- Exercise data
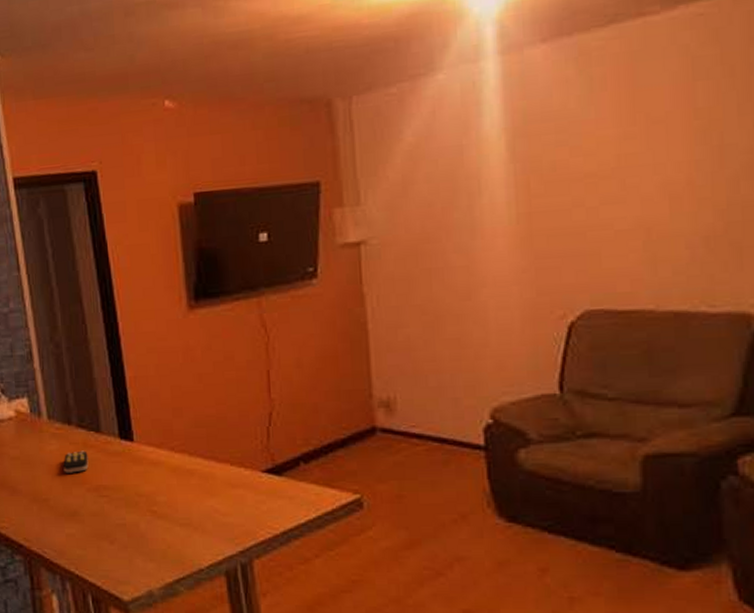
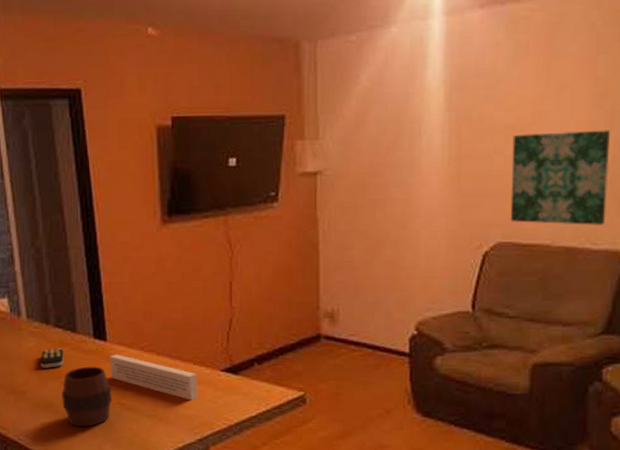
cup: none [87,470,142,538] -> present [62,366,112,427]
book: none [136,456,238,506] -> present [109,354,199,400]
wall art: none [595,169,724,286] -> present [510,130,610,225]

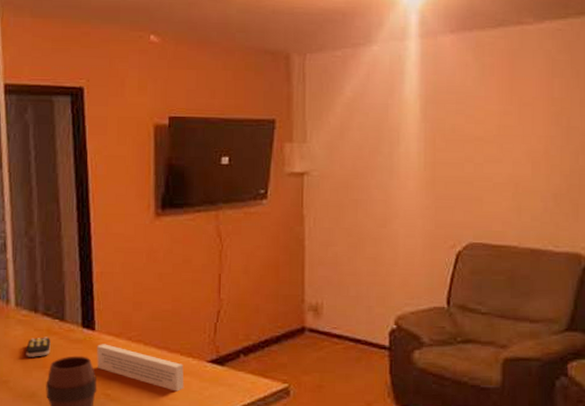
wall art: present [510,130,610,225] -> none [480,144,566,229]

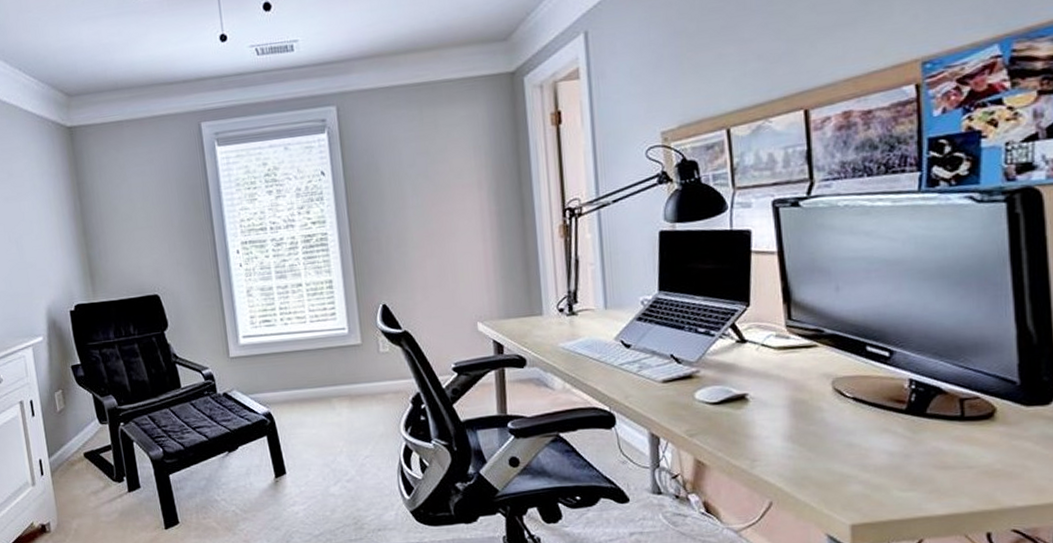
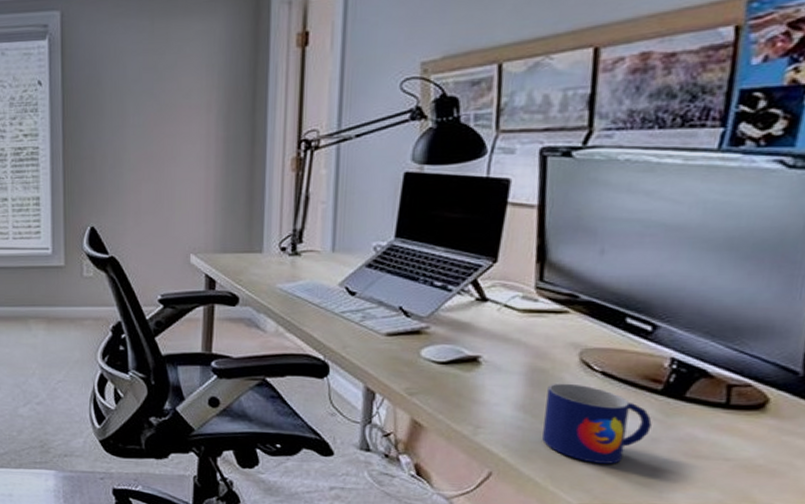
mug: none [809,411,902,484] -> present [542,383,652,464]

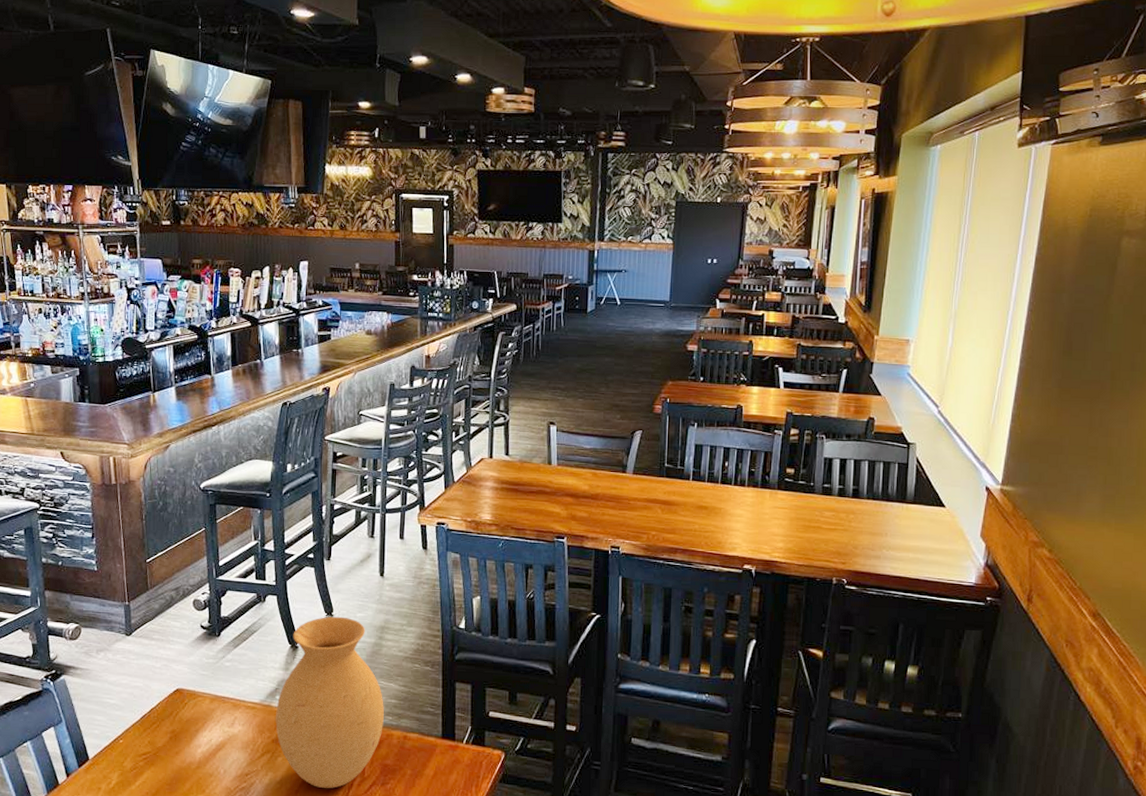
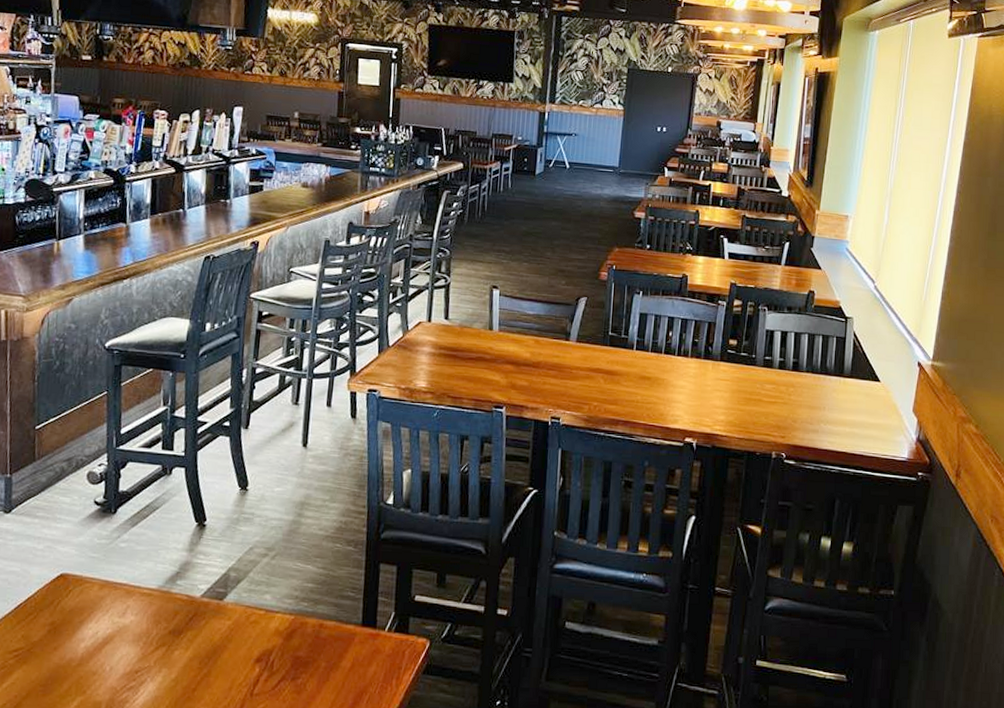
vase: present [275,616,384,788] -> none [174,491,300,685]

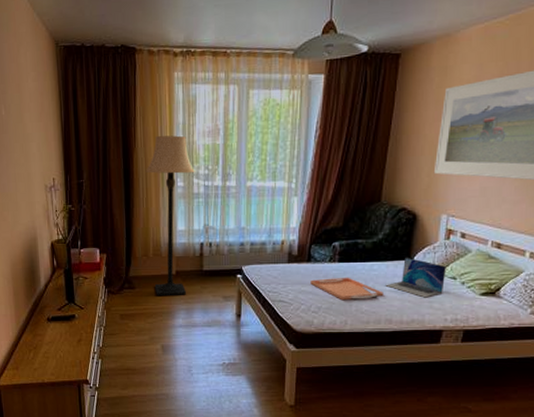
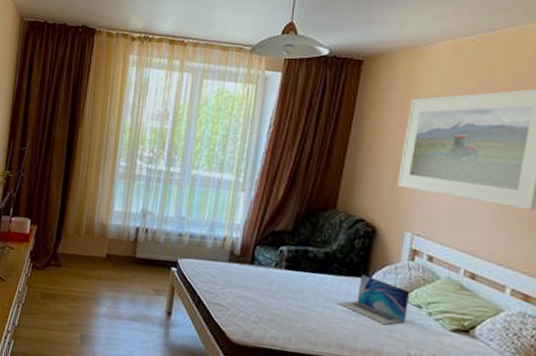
lamp: present [145,135,196,295] -> none [82,114,140,282]
serving tray: present [310,277,384,301] -> none [252,284,335,316]

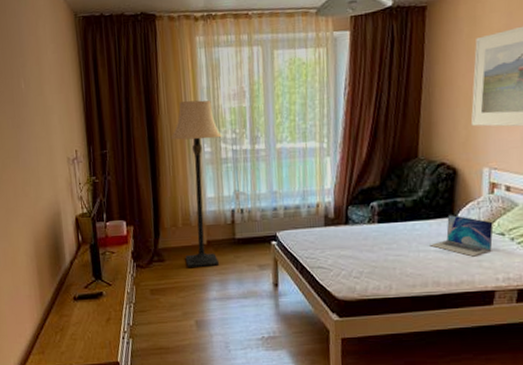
lamp: none [82,114,140,282] -> present [170,100,223,267]

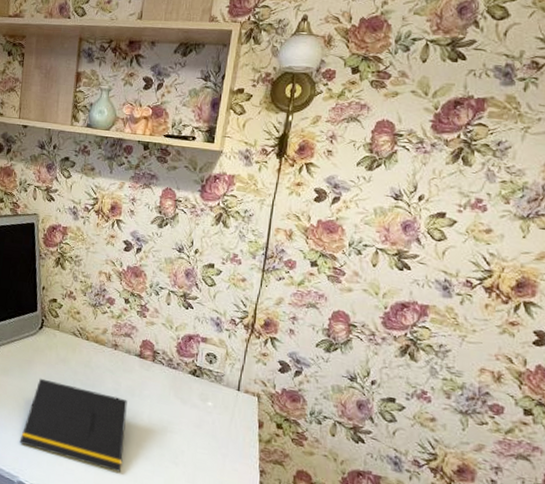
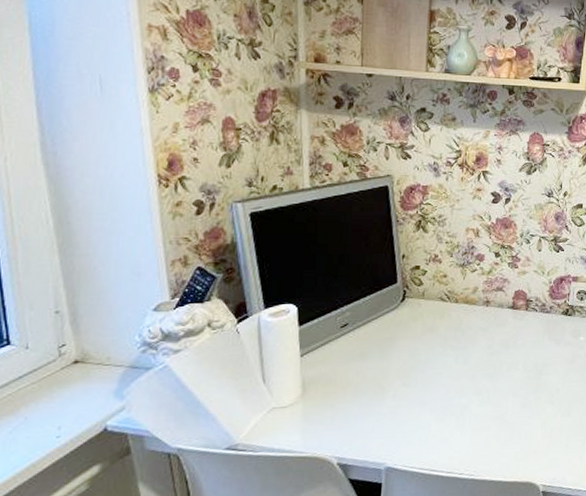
notepad: present [19,378,127,473] -> none [384,353,502,429]

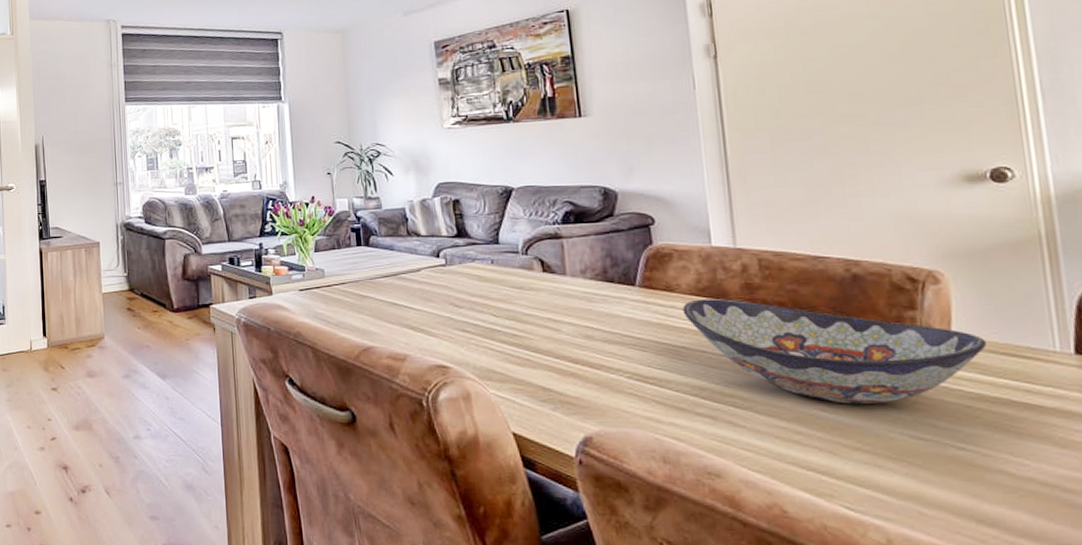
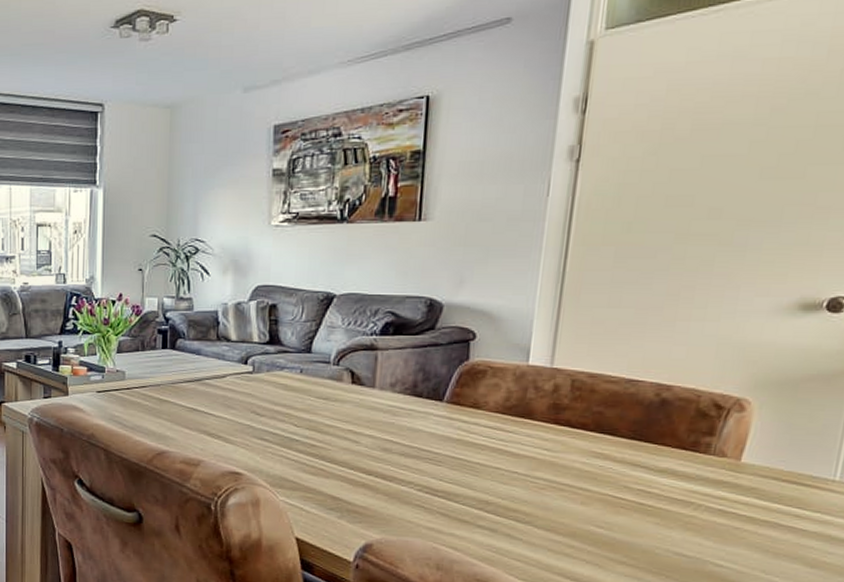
decorative bowl: present [682,299,987,405] -> none [485,417,773,524]

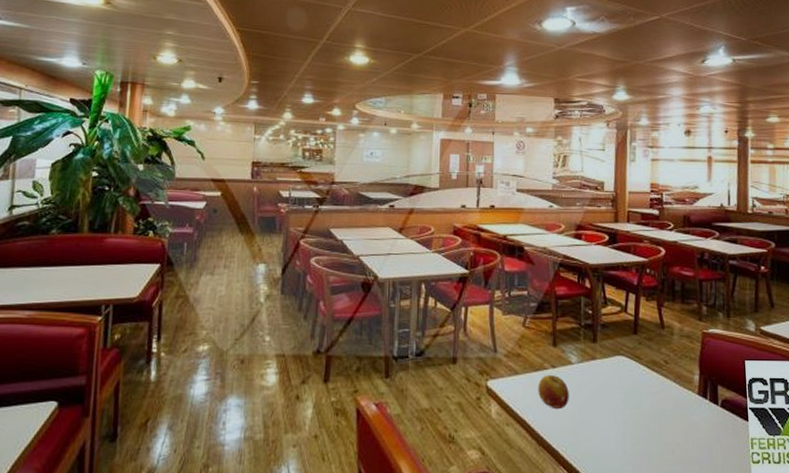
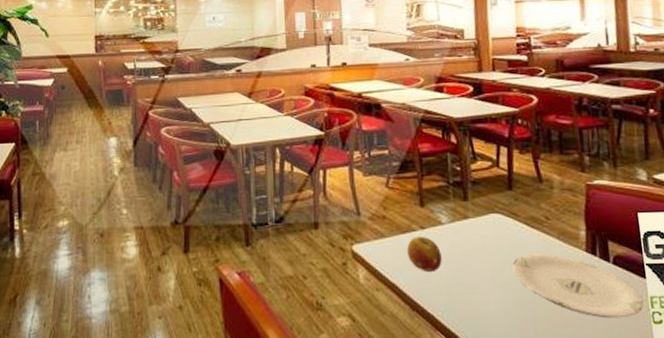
plate: none [632,394,745,458] -> present [512,253,644,318]

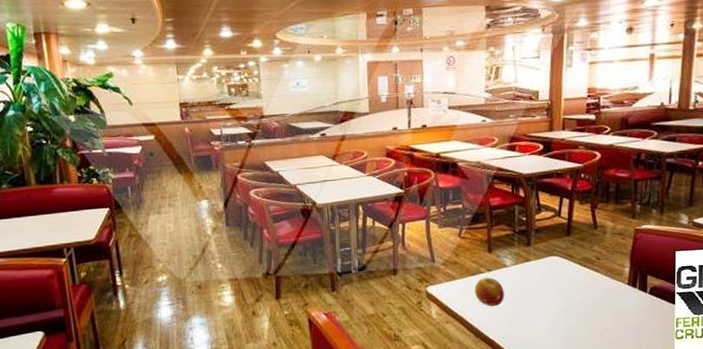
plate: present [512,253,644,318] -> none [564,287,670,337]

- Task to complete
The copy should start at the line that contains "wall art: none", end at the last line of the entries above, and match each line exactly, with pictures dropped.

- Answer for the task
wall art: none [595,169,724,286] -> present [510,130,610,225]

wall art: present [510,130,610,225] -> none [480,144,566,229]

mug: none [809,411,902,484] -> present [542,383,652,464]

vase: present [275,616,384,788] -> none [174,491,300,685]

lamp: present [145,135,196,295] -> none [82,114,140,282]
serving tray: present [310,277,384,301] -> none [252,284,335,316]

lamp: none [82,114,140,282] -> present [170,100,223,267]

notepad: present [19,378,127,473] -> none [384,353,502,429]

decorative bowl: present [682,299,987,405] -> none [485,417,773,524]

plate: none [632,394,745,458] -> present [512,253,644,318]

plate: present [512,253,644,318] -> none [564,287,670,337]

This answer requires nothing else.